TIGR Maize Gene Index --Lee, D, Quackenbush, J Overview. The most comprehensive resource for the cataloging of transcribed genes is the vast body of data generated by the sequencing of Expressed Sequence Tags (ESTs). ESTs are single-pass, partial sequences of cDNA clones, and they have been used extensively for gene discovery and genomic mapping in various species. Similar to the other TIGR Gene Index databases, the Maize Gene Index uses assembly algorithms to first cluster, then assemble EST and gene sequences to produce tentative consensus (TC) sequences that represent the underlying mRNA transcripts. The resulting TCs can be used for eukaryotic genome sequence annotation, EST sequence annotation, integration of complex mapping data and identification of orthologous genes in other crop plants.

Building Maize Gene Index. Maize TCs were assembled by treating ESTs and Expressed Transcripts (ET) sequences as elements of a transcriptome shotgun sequencing project. Maize ESTs are downloaded daily from dbEST, cleaned to remove untrimmed vector, linker, ribosomal, mitochondrial, low quality, poly(A/T) and contaminating bacterial sequences. Maize ETs are extracted from annotated mRNA and CDS features in GenBank records. Cleaned ESTs and ETs are compared pair-wise to identify overlaps using megablast. Sequences sharing a minimum of 95% identity over a 40 nt or longer region with 20 bases or fewer of mismatched sequence at either end are grouped into a cluster. Each cluster is then assembled separately using CAP3, the resulting TC sequences are annotated to provide a provisional functional annotation, and the assemblies and their annotations are stored in a Sybase relational database that allows versioning and heritability to be maintained. All nonclustered, non-overlapping sequences remain as singletons. The resulting Gene Index is released through the TIGR maize gene index web site ( Each TC reports (example TC160405, includes: the assembled TC sequence, the predicted open reading frames (ORFs) from ESTscan, DIANA and framefinder, coordinates of each EST and ET in the assembly, information about each EST and ET with links to a variety of databases, alternative splicing cluster, an expression summary by counting number of ESTs from different libraries, SNP detection, orientation determination, functional annotations including matches to a known protein and GO annotations, and tentative orthologous gene identifications in other species from the EGO database, and maps to rice and Arabidopsis genomes .

Using TIGR Maize Gene Index. There are a variety of means by which a user might gain entry to the Maize Gene Index database. Users can search the database using a variety of sequence identifiers, such as GenBank Accession or TC number, or by searching gene name or for TCs that are preferentially expressed in specific tissues.

However, the most common entry point for most users is the sequence search page (<>). Both BLASTN and TBLASTN versions of the WU-BLAST package have been implemented allowing DNA and protein queries to be used.
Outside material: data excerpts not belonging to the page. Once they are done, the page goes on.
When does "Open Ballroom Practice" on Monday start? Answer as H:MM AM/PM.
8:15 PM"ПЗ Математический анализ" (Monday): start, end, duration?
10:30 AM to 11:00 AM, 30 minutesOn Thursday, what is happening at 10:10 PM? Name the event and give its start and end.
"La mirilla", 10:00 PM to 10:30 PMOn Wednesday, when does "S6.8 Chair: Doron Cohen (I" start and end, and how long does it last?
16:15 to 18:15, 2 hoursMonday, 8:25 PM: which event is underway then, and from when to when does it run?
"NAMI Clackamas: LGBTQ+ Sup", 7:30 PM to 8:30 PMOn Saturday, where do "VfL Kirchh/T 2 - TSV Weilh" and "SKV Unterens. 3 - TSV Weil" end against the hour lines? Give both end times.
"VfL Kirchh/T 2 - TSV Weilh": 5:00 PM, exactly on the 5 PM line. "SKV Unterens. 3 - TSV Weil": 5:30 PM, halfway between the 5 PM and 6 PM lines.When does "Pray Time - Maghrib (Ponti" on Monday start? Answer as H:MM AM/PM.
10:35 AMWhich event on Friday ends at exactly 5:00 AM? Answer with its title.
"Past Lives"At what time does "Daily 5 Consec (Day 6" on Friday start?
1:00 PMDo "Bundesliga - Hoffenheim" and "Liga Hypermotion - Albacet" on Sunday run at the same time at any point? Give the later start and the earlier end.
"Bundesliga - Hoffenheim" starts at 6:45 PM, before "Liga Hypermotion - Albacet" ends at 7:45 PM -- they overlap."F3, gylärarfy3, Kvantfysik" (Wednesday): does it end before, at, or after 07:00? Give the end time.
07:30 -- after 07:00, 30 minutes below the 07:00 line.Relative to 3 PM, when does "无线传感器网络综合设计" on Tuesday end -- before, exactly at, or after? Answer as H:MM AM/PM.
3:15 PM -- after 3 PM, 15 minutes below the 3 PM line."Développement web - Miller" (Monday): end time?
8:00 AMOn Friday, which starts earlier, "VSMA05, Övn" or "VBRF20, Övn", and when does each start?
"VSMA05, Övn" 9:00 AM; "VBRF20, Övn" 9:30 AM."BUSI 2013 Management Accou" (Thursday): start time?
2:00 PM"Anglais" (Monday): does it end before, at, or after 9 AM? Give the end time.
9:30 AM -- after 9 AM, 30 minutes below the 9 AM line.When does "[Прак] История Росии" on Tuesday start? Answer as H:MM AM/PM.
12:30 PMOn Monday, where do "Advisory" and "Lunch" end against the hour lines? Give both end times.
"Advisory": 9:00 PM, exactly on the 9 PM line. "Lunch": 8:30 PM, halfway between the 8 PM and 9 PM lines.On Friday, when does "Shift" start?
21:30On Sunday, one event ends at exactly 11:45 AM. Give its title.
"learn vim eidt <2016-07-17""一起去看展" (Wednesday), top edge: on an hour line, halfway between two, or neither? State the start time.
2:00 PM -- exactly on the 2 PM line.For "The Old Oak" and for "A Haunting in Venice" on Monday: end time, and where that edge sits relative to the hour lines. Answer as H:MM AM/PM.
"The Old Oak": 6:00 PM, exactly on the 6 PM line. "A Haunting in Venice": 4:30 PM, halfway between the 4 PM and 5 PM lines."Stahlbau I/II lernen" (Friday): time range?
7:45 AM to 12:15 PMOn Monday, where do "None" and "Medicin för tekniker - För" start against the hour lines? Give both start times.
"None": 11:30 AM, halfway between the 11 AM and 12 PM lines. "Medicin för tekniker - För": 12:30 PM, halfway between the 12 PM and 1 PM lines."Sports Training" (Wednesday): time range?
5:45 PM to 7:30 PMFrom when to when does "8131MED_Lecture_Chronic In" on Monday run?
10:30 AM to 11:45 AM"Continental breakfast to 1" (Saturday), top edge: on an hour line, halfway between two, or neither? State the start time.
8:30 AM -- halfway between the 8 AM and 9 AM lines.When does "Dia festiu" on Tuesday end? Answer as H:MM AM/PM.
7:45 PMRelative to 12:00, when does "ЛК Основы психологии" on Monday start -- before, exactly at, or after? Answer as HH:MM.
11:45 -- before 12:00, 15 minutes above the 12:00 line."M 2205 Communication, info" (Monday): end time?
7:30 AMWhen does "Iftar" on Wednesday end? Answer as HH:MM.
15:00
Alignments to high scoring TCs and singleton ESTs are returned and users can view the individual target sequences by clicking on the TC number or EST_id. From the TC reports (see Figure 2), users can view the annotation provided for the sequence and its evidence, link to orthologues in EGO, or view genomic sequence alignments with rice and Arabidopsis.

In addition to the Web interface, the TIGR Maize Gene Index is available as a set of flat files. The TC consensus sequences are provided in a FASTA format file; the ESTs comprising each TC are specified in a separate file. Many users involved in the annotation of genomic sequence and in the analysis of cDNA microarray data have found these to be particularly useful. In addition, we provide a putative annotation of all the assembled and singleton ESTs in the database through the EST Annotator feature available through the main maize gene index page.

TIGR Maize Gene Index release data. The current release of the Maize Gene Index, ZmGI 11.0, was released on February 1, 2003, and contains 188,973 ESTS, 173,826 in TCs and 15,147 as singletons, as well as 3,463 expressed transcripts. New releases will be available every 120 days, provided a minimum 10% increase in the number of available ESTs.

Acknowledgements. We would like to thank the members of the maize EST cloning and sequencing community whose data made this project possible. This work was supported by National Science Foundation, grant DBI-9983070.